The negotiation process would begin in 2023, though the price change would not actually take effect until 2025. The number of drugs that the Secretary could negotiate prices for would go up to 20 by 2028.

Some critics point out that because the negotiated prices are only for Medicare and do not extend to private insurers, drug companies have no incentive to keep prices low for all Americans and may game the system, forcing privately insured Americans to bear the brunt of the costs. The same risks apply to the price increase limitation, which only facilitates rebates to Medicare.

What could have been

As far as direct cost sharing protections go, Democrats’ new plan maintains the same $2,000 Medicare Part D cap featured in the previous leading drug bill, H.R. 3. The long-term savings mechanisms, however, are much more modest, and apply much less broadly than they would have under H.R. 3. While no CBO score is available for the new plan, it is estimated to create $250 billion in government savings, compared to $450 billion by the previous plan.

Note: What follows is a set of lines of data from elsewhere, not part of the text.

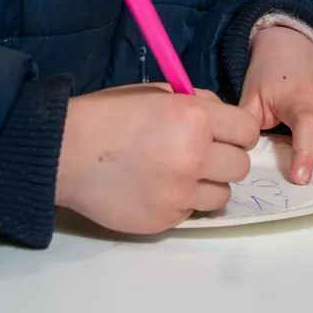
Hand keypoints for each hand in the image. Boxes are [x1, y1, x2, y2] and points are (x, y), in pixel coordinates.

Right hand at [55, 83, 259, 233]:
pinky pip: (191, 212)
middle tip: (201, 155)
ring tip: (177, 173)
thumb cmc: (109, 116)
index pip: (247, 131)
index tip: (226, 134)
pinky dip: (180, 201)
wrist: (65, 151)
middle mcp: (193, 156)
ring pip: (222, 195)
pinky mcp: (165, 219)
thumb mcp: (158, 93)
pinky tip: (155, 187)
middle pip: (240, 166)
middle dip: (224, 159)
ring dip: (206, 185)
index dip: (237, 132)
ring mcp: (179, 192)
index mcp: (194, 118)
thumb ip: (198, 104)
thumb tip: (225, 119)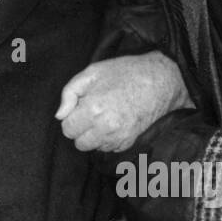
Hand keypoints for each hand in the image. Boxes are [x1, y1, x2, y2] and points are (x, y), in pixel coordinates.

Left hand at [56, 52, 192, 151]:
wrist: (161, 80)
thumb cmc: (126, 72)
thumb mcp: (92, 72)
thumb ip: (70, 93)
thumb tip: (60, 115)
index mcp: (93, 109)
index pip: (67, 128)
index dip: (71, 117)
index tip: (81, 107)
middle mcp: (105, 127)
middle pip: (79, 142)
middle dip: (82, 129)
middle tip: (93, 111)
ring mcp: (119, 137)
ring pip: (94, 147)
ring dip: (95, 135)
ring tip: (106, 115)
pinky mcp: (129, 142)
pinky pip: (109, 148)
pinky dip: (109, 138)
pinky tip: (117, 121)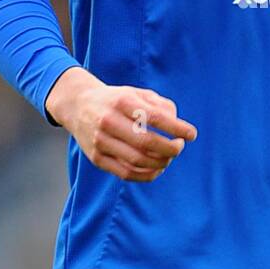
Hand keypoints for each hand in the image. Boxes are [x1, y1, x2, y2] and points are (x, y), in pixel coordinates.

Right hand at [46, 68, 196, 181]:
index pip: (154, 117)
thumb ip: (161, 105)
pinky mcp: (97, 158)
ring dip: (161, 163)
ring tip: (169, 157)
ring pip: (137, 161)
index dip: (177, 128)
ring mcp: (101, 141)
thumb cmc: (116, 100)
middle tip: (180, 147)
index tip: (192, 134)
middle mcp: (108, 121)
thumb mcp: (136, 93)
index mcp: (122, 102)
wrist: (77, 106)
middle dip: (170, 149)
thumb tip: (178, 126)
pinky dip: (147, 175)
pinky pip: (126, 173)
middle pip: (146, 142)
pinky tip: (157, 168)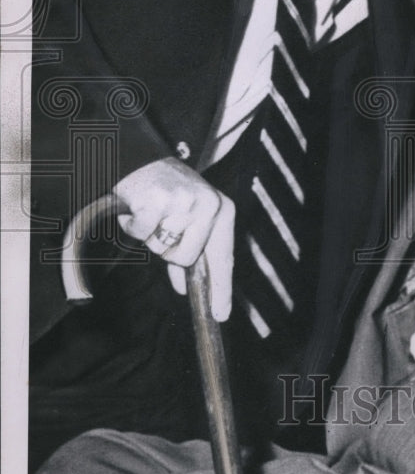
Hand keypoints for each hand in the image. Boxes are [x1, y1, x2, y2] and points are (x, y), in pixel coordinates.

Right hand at [113, 157, 233, 320]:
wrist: (141, 159)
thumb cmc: (167, 192)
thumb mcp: (189, 218)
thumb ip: (190, 252)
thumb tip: (185, 287)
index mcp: (222, 210)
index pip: (223, 257)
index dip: (221, 288)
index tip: (220, 314)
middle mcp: (209, 205)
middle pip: (187, 258)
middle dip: (168, 251)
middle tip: (162, 227)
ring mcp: (185, 203)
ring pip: (163, 249)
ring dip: (150, 236)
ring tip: (152, 212)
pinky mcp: (159, 201)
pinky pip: (142, 234)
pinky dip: (133, 225)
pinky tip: (137, 208)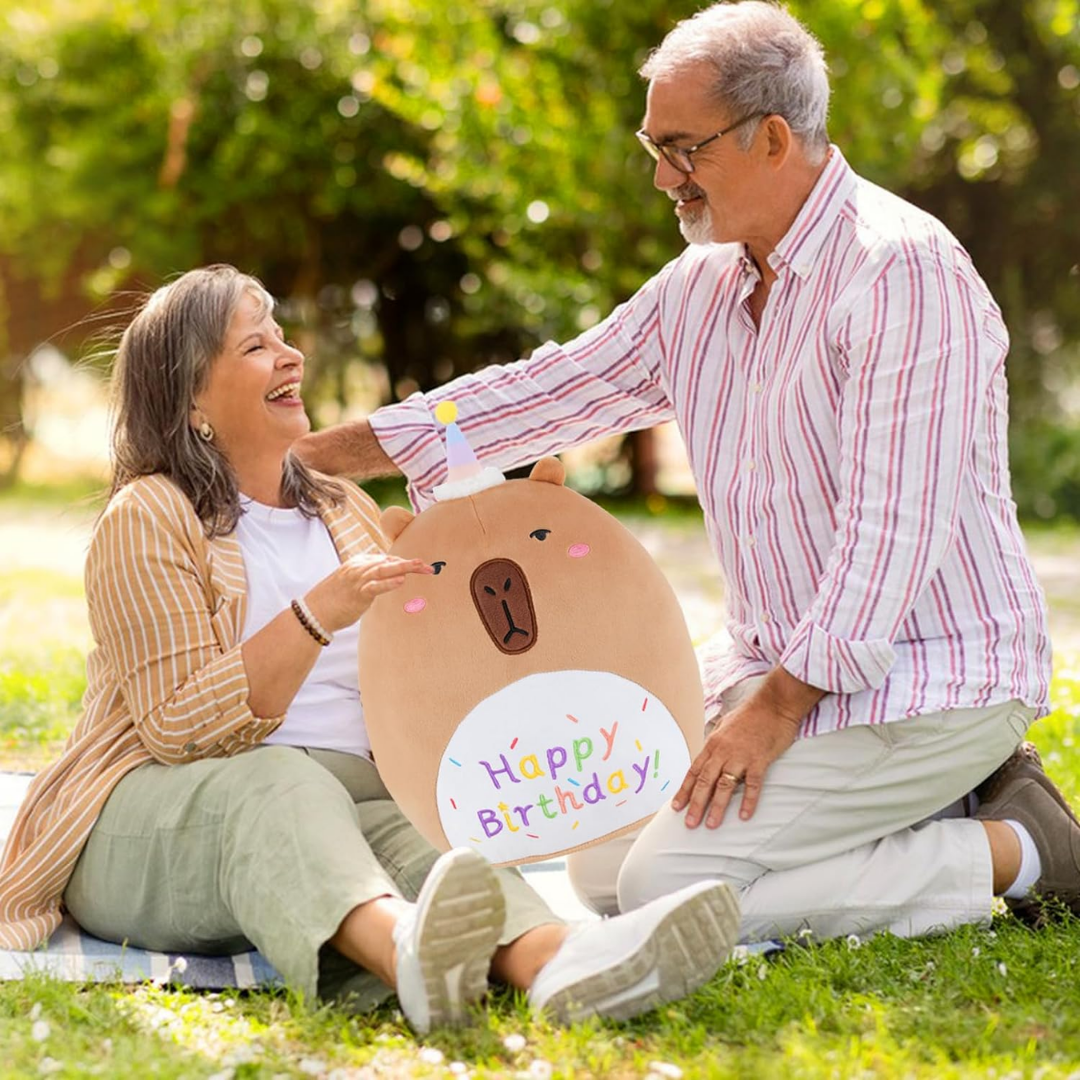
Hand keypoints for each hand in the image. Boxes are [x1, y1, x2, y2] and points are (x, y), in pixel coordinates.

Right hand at [304, 553, 431, 632]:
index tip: (418, 567)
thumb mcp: (352, 582)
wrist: (314, 612)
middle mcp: (358, 567)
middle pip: (389, 562)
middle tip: (429, 567)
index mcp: (358, 562)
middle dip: (410, 564)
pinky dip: (388, 583)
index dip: (403, 563)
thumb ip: (369, 577)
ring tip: (421, 567)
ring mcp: (357, 579)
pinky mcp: (357, 593)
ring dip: (405, 568)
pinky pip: (375, 586)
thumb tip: (387, 577)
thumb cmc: (334, 599)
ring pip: (384, 570)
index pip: (385, 559)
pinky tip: (401, 581)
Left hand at [671, 694, 801, 828]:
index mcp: (713, 744)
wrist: (773, 704)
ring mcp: (741, 757)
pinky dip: (748, 800)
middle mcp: (723, 752)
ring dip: (717, 807)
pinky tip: (744, 815)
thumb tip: (709, 755)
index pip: (694, 771)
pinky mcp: (759, 760)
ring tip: (711, 824)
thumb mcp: (725, 725)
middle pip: (705, 781)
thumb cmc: (750, 714)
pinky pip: (752, 784)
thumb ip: (716, 743)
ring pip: (724, 786)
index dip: (684, 790)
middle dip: (696, 804)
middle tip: (690, 823)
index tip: (677, 806)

A key difference in the price growth limit is that the previous inflationary benchmark was set at 2016 drug prices, rather than 2021 prices, meaning that when the inflation provision took effect, it would have immediately scaled back drug prices to a much lower level. Instead, the 2023 rebates will only recoup any disproportionate price hikes that happen in the next two years.

The most drastic differences are in the negotiation feature. H.R. 3 required the HHS Secretary to negotiate prices for at least twenty-five drugs, and later at least 50, rather than capping the number of drugs at ten and then twenty. The exemption period for negotiated prices was also two years shorter than the current nine-year (twelve-year for biologics) exemption period. The new plan’s negotiation feature abandoned the use of international drug prices as a reference point and limit to negotiated drug prices, which was a feature of H.R. 3. Perhaps most perceptibly for many consumers, the new plan limits the negotiated prices to Medicare, whereas H.R. 3 extended these prices to private insurance.

The inclusion of any drug pricing plan in the Build Back Better Act was not a certainty, and the inclusion of all three key elements of the previous drug plan — out-of-pocket limits, inflation limits, and negotiation — is a win. There may be opportunity for Congress to build on these mechanisms in the future, but for now it has a moderate starting point for reform.